### AIM OF THE TASK
Please work out how many lines in the data below contain "biscotti", and reply with that number alone.

───── SUPPLIED RECORDS

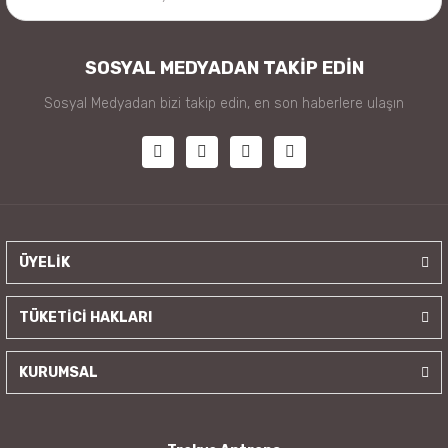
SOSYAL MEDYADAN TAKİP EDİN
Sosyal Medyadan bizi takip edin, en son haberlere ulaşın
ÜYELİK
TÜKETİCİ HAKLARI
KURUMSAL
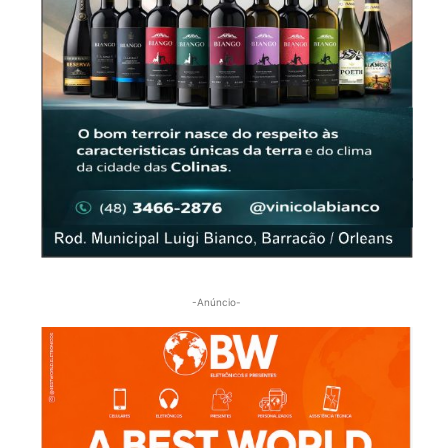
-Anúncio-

──────────
───── SUPPLIED RECORDS

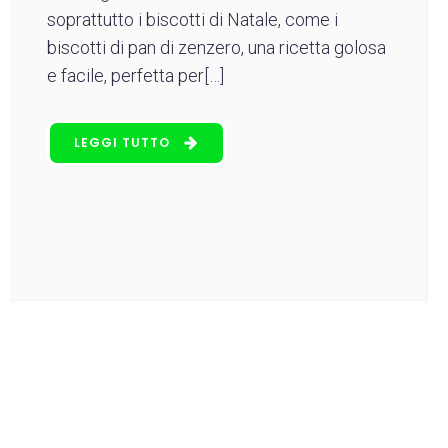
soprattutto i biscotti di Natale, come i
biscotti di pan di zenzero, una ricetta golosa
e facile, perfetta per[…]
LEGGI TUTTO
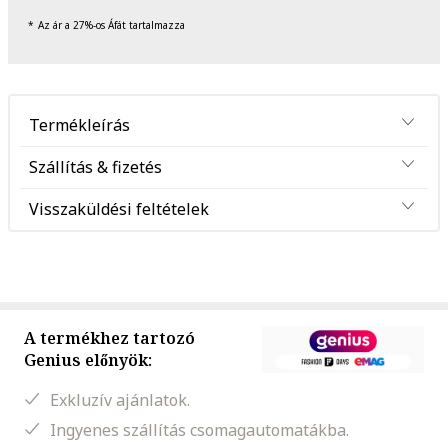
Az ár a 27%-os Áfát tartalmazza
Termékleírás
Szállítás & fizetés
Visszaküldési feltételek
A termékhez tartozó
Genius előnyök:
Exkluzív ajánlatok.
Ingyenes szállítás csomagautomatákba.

──────────

### WRITTEN ANSWER
2